Writer

Mark Terry-Lush

Date

06/11/2025

AI Isn’t Replacing Creativity, It’s Amplifying It

When advertising royalty speaks, the boardroom should listen. Sir John Hegarty, founder of creative agency BBH, recently dropped a characteristically sharp and contrarian take on AI’s role in marketing. Far from fearing it, he welcomes it. And after decades of leading the charge in creative revolutions, his optimism isn’t naïve; it’s informed, visionary, and, crucially, commercial.

Let’s not sugarcoat it, AI is already rearranging the furniture in the marketing industry. As Hegarty puts it, “One person could now do what an entire department used to.” Platforms like Meta have made it possible for anyone to generate and focus their own campaigns with a few clicks and prompts. The markets noticed. Agency stocks dipped. Some panicked. But that’s only the first half of the story.

The real story, the boardroom-relevant narrative, is about what AI unlocks. It removes the drudgery. The admin. The countless hours spent referencing, checking, re-checking. What’s left is a clearer runway for creativity to take off. “AI is not a tool,” says Hegarty. “Think of it as a collaborator.”

This shift levels the playing field. Yes, everyone now has access to tools that were once the domain of high-fee agencies. But that also raises the bar. And this is where senior leaders should take note: your brand’s value won’t lie in how quickly you deploy AI, but in how imaginatively you direct it.

In short, your competitive advantage will come from your Key Selling Personality – the unique tone, taste, and cultural resonance your team brings to the table. Because AI, for all its data-fed brilliance, cannot make “imaginative leaps.” It can’t invent Game of Thrones, conjure Harry Potter, or see Dora Maar through Picasso’s eyes.

Hegarty draws a striking historical parallel: “When Gutenberg invented movable type, nobody realised he was creating the opportunity for the Renaissance.” The printing press didn’t kill creativity, it multiplied it.

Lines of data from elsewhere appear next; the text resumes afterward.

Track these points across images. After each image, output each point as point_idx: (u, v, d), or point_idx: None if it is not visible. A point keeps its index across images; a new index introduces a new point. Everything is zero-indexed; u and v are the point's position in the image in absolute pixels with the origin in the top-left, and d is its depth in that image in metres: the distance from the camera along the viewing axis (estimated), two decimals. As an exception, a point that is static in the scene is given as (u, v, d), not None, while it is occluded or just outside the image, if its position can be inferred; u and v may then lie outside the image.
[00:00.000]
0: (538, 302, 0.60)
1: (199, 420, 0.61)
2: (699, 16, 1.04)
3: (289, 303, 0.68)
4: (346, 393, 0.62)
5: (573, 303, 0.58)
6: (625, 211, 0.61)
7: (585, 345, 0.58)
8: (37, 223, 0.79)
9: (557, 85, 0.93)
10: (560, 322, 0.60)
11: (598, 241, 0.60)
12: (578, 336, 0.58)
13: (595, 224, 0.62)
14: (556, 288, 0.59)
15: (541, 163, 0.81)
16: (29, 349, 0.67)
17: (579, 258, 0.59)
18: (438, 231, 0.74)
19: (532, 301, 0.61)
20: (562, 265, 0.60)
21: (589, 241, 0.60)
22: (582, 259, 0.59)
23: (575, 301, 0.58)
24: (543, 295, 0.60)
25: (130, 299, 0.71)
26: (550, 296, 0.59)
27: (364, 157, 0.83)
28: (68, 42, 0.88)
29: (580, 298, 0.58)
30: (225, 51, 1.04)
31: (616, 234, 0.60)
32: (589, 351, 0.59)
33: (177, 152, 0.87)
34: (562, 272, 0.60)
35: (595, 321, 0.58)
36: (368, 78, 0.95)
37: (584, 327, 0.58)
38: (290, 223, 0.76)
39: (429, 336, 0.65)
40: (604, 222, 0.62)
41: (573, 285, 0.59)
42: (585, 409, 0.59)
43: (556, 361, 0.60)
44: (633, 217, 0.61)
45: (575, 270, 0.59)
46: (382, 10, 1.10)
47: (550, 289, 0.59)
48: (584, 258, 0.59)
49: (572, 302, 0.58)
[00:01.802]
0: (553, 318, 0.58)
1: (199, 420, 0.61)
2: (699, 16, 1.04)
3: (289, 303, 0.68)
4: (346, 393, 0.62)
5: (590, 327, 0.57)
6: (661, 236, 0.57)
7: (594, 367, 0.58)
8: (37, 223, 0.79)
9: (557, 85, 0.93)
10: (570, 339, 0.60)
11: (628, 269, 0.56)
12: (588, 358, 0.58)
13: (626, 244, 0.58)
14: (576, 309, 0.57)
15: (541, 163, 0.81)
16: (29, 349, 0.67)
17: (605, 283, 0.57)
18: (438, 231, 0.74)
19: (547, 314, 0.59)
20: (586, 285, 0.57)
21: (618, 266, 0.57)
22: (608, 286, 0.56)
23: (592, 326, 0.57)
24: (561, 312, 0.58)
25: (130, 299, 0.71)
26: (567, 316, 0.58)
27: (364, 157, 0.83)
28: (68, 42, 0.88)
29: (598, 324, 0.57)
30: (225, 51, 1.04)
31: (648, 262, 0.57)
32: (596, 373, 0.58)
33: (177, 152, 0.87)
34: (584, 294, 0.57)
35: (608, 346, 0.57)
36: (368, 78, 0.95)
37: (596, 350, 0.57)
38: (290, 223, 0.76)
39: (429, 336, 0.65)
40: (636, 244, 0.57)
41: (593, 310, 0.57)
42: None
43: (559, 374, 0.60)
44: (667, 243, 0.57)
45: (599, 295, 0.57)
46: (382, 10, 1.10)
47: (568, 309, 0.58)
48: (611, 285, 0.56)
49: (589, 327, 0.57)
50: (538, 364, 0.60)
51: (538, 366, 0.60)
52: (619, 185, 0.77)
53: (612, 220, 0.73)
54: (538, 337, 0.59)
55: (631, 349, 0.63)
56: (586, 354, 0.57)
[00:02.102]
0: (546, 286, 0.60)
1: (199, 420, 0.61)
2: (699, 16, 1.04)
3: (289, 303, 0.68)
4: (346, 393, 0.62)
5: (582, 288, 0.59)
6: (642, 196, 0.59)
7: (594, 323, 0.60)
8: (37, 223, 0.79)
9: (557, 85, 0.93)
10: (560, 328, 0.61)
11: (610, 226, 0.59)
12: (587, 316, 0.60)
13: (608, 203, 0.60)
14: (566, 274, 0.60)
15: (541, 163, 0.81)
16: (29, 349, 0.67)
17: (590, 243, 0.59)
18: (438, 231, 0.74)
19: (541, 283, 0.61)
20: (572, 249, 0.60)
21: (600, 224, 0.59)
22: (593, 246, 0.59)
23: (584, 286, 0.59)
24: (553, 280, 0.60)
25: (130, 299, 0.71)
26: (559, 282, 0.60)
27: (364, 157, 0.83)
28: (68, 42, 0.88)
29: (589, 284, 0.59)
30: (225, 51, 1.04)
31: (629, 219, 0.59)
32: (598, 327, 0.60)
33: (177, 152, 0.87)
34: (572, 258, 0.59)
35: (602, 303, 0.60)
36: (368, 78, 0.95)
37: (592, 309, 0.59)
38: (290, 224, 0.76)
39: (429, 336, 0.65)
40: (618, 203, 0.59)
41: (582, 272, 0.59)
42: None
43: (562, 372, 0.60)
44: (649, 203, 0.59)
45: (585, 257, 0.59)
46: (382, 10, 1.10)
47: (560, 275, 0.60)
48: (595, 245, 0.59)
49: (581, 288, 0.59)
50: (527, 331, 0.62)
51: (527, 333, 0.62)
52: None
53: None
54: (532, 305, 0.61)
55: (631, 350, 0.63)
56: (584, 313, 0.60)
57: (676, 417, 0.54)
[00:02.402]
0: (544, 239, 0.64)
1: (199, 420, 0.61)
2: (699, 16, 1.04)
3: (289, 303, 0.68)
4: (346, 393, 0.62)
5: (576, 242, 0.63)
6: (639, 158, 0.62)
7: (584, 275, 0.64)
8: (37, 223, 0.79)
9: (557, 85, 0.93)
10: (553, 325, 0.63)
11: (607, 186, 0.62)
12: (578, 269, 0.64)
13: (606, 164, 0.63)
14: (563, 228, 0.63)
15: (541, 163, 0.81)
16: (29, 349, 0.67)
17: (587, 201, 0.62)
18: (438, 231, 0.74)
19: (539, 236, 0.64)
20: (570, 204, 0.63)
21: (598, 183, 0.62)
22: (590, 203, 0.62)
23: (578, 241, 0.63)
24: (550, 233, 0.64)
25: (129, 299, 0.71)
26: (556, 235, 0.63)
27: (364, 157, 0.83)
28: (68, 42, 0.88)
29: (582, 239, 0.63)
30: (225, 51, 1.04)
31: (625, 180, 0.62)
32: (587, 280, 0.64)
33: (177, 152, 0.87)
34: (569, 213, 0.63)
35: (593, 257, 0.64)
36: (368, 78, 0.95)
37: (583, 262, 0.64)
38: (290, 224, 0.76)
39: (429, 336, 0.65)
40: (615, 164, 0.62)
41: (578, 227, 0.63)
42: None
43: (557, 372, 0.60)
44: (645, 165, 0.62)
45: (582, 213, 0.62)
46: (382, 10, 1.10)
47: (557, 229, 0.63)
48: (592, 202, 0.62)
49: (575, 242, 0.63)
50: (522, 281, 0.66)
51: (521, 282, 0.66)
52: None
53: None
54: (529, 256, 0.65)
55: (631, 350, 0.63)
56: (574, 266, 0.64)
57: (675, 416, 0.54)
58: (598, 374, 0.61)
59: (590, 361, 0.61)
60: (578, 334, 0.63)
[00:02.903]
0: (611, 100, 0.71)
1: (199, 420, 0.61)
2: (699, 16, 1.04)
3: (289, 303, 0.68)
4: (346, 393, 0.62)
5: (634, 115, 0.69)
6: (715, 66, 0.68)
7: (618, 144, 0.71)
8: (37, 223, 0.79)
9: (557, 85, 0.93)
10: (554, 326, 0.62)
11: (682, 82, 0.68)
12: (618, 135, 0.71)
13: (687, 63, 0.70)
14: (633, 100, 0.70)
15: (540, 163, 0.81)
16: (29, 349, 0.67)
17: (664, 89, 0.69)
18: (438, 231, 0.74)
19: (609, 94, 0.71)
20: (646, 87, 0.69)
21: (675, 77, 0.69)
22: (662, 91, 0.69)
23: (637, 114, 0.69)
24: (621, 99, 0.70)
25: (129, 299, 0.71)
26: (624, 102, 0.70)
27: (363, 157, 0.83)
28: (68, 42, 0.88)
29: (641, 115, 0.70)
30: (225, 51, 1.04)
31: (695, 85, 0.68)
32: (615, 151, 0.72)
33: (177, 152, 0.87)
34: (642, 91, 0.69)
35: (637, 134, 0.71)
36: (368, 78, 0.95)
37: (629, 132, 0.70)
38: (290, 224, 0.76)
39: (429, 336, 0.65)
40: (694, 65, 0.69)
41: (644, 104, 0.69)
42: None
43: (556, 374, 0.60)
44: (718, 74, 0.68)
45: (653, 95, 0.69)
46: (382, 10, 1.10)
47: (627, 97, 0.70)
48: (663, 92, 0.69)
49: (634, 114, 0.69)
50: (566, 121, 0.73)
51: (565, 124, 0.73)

So will AI.

So what should be on your board agenda?

  • Creative leadership: Now more than ever, marketing teams need strong creative direction. Not tighter controls, but bolder visions.
  • Strategic use of AI: Deploy AI to eliminate inefficiencies, not ideas. Use it to supercharge thinking, not replace it.
  • Culture of originality: Foster environments where human imagination thrives alongside algorithms.

The future won’t be less creative. It will be more creative, faster. But only if we stop treating AI as a threat and start treating it as the apprentice that allows your top talent to do what only humans can: imagine the unimaginable.

As Hegarty says, you can’t stop progress. But you can lead it.